Good concordance was observed between MS-MLPA and the other two methods used (Table 1). In particular, a comparison between the MS-MLPA and pyrosequencing methods showed a 79% (57/72 cases) agreement in samples for MLH1 and a 73% (56/77cases) agreement for ATM, respectively. The concordance between MS-MLPA results and IHC was 84% for FHIT (48/57 cases) (Figure 3). This validation was not performed on samples for which there was insufficient biological material. Figure 3 IHC staining of FHIT protein in adenoma samples. A) High cytoplasmic staining in 85% of colonic glands (grade 3+), a small fraction of glands (15%-20%)

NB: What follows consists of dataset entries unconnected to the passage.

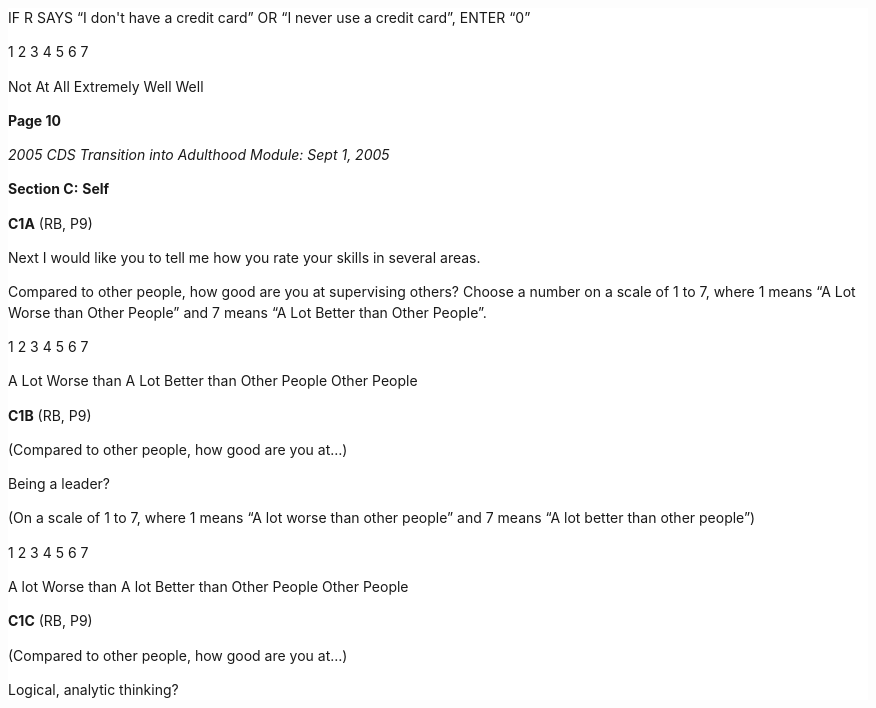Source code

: 
IF R SAYS “I don't have a credit card” OR “I never use a credit card”, ENTER “0”


1 2 3 4 5 6 7

Not At All Extremely
Well Well


**Page 10**


_2005 CDS Transition into Adulthood Module: Sept 1, 2005_


**Section C:** **Self**


**C1A**
(RB, P9)


Next I would like you to tell me how you rate your skills in several areas.


Compared to other people, how good are you at supervising others? Choose a number on a scale of 1 to 7, where
1 means “A Lot Worse than Other People” and 7 means “A Lot Better than Other People”.


1 2 3 4 5 6 7

A Lot Worse than A Lot Better than
Other People Other People


**C1B**
(RB, P9)


(Compared to other people, how good are you at…)


Being a leader?


(On a scale of 1 to 7, where 1 means “A lot worse than other people” and 7 means “A lot better than other
people”)


1 2 3 4 5 6 7

A lot Worse than A lot Better than
Other People Other People


**C1C**
(RB, P9)


(Compared to other people, how good are you at…)


Logical, analytic thinking?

showing low intensity staining (grade 2+). Magnification 2.5 ×. B) High cytoplasmic staining in 85% of colonic glands (grade 3+). Magnification 20×. C) find more Medium cytoplasm staining in 80% of colonic AZD4547 order glands (grade 2+). Magnification 20×. D) Low cytoplasmic staining in 60% of colonic glands; 40%, grade 1+ and 20%, grade 2+. Magnification 2.5×. E) Negative cytoplasmic staining of colonic glands. Magnification 2.5 x. Conclusions The adenoma-carcinoma sequence is accepted as the main pathway for the development of colorectal cancer. Although Caspase phosphorylation some genetic studies have provided evidence that CRC can develop in other ways, early stage

CRCs frequently show adenomatous mucosa at the tumor periphery. Foci of different grades of dysplasia, intra-mucosal carcinoma and invasive cancer have also been observed in pre-neoplastic lesions, indicating a potential relationship between these different stages of colorectal lesions [7,17]. A high number of adenomas are now detected in apparently healthy individuals undergoing routine colorectal cancer screening, but little information is available on the

effective risk of recurrence in these patients. For this purpose we selected a series of pre-neoplastic lesions classified histologically as high or low risk lesions from patients with a different clinical history. No statistically significant differences were found between adenomas classified as low risk and those classed as high risk with respect to recurrence during the 5-year follow up. selleck products Such data indicate that histopathological classification alone is insufficient to plan an adequate follow up of these patients. Moreover, grade of dysplasia, polyp size and other morphological parameters do not appear to be useful for predicting clinical evolution and therefore for organizing adequate patient surveillance. Although defined molecular subtypes of CRC exist, the molecular subgroups of CRC cannot be accurately distinguished histologically or clinically at this time [24]. Conversely, the results from the methylation profile analyzed in this study indicate that a molecular approach is capable of accurately predicting recurrence. In particular, we identified three genes (MLH1, ATM and FHIT) differentially methylated in adenomas that recurred during the five-year follow up.